Dor crónica nos Cuidados de Saúde Primários
A Dor crónica é um dos maiores desafios na consulta em Cuidados de Saúde Primários. A frequência elevada desta entidade clínica está bem estabelecida e é esclarecedora do peso desta patologia no dia a dia de um Médico de Família.
Com uma prevalência de 33,6%, a Dor é um dos motivos mais frequentemente abordados em consulta (1). Ainda assim, 37% destes doentes não vê a sua dor controlada, o que se traduz diretamente numa diminuição da sua capacidade funcional e qualidade de vida, com principal impacto no sono, humor, atividade física, profissional, vida familiar e vida social (2).
Como tal, é possível compreender a importância que o utente atribui a este problema. A Dor interfere em todas as esferas da sua vida, limitando as suas atividades diárias, sendo que lhe é frequentemente atribuído um peso superior a todos os outros problemas de saúde que o doente possa ter.
Melhorar a qualidade de vida dos doentes que sofrem de Dor crónica é fundamental. O Médico de Família é o que melhor conhece a história e o contexto dos doentes, desempenhando um papel central no seu seguimento. A abordagem holística é essencial, sendo que o acompanhamento longitudinal que tanto caracteriza a especialidade é fundamental para conseguir implementar esta abordagem.
No entanto, tendo em conta os números apresentados, parece haver obstáculos a esta gestão. Várias explicações têm sido dadas para justificar este facto, que vão para além das relacionadas com a dificuldade que é tratar a Dor em si mesma – a qual muitas vezes é acompanhada pela ausência de alterações físicas, estando modulada pela esfera biopsicossocial do doente.

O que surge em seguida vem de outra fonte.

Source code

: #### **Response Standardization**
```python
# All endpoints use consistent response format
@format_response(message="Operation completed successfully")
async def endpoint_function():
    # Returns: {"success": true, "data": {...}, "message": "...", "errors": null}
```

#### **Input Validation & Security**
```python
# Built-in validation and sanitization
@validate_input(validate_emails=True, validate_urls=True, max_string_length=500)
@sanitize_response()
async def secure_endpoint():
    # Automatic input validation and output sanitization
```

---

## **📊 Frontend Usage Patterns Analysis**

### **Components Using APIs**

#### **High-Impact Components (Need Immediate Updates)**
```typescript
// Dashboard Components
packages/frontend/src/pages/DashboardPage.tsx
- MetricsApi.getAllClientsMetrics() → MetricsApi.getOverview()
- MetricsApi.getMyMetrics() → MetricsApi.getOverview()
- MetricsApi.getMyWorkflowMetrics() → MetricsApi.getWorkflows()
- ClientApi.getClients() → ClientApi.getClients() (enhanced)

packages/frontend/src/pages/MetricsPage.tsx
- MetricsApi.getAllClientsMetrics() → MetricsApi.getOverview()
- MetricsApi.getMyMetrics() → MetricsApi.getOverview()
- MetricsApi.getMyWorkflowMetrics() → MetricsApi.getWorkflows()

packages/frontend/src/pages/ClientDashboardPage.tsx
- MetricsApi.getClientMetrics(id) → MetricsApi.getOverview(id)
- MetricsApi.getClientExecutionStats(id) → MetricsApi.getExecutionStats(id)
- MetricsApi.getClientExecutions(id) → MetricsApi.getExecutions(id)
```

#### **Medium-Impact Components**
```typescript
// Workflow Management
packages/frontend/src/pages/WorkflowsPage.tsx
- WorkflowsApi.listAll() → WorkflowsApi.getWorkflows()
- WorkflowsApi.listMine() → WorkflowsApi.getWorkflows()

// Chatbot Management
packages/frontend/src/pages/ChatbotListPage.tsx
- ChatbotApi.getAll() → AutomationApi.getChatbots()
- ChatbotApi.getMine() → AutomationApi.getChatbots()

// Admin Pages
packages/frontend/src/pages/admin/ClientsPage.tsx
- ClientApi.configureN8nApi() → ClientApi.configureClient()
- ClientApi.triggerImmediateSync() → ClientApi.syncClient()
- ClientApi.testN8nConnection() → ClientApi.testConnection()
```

A avaliação e abordagem holística dos doentes com Dor crónica numa consulta é morosa e a maioria dos doentes tem outras comorbilidades que necessitam igualmente de avaliação, sendo muitas vezes confrontada a agenda do utente e a do médico. Para além disso, muitos profissionais referem a falta de capacitação na área da Dor crónica como uma das principais barreiras ao adequado acompanhamento dos seus doentes. Embora existam Unidades de Dor distribuídas pelas diferentes unidades hospitalares, tendo em conta a grande prevalência de pessoas com Dor crónica, a maioria destes são acompanhados pelos seus Médicos de Família, sendo fundamental a capacitação destes profissionais para esta temática.
Perante estes desafios, existem várias estratégias implementadas que atuam como agentes de mudança na gestão da Dor crónica na população. Em diferentes unidades de saúde, estão implementadas consultas organizadas dirigidas aos doentes com Dor crónica, envolvendo não só os médicos como também enfermeiros e restante equipa de saúde, privilegiando o tempo dedicado à avaliação e gestão individual do doente com Dor (3). Para além disso, existem grupos de trabalho que se dedicam ao estudo da Dor e à promoção da capacitação dos Médicos de Família na área da Dor Crónica, como é o caso do Grupo de Estudos de Dor da APMGF.
Ainda assim, a integração de cuidados é fundamental. A ligação entre cuidados de saúde primários e secundários é essencial na abordagem destes doentes, não só nos casos que beneficiam de terapêuticas mais diferenciadas, mas também nas situações em que a multidisciplinaridade é imprescindível para abranger todos os componentes do doente com Dor. O suporte psicológico, emocional, espiritual e social vão muito além dos cuidados médicos. No entanto, o Médico de Família é aquele que está numa posição privilegiada para acompanhar o doente neste percurso.
Bibliografia:
(1). Antunes F, Pereira RM, Afonso V, Tinoco R. Prevalence and Characteristics of Chronic Pain Among Patients in Portuguese Primary Care Units. Pain Ther. 2021 Aug 28;10:1427–37.
(2). Azevedo LF, Costa-Pereira A, Mendonça L, Dias CC, Castro-Lopes JM. Epidemiology of Chronic Pain: A Population-Based Nationwide Study on Its Prevalence, Characteristics and Associated Disability in Portugal. J Pain. 2012 Aug;13(8):773–83.
(3). Pedrosa B, Martins M, Santos C. Uncontrolled chronic pain: can a pain consultation in primary care be a solution?. Rev Port Med Geral Fam. 2024 Nov; 40(5):521-3.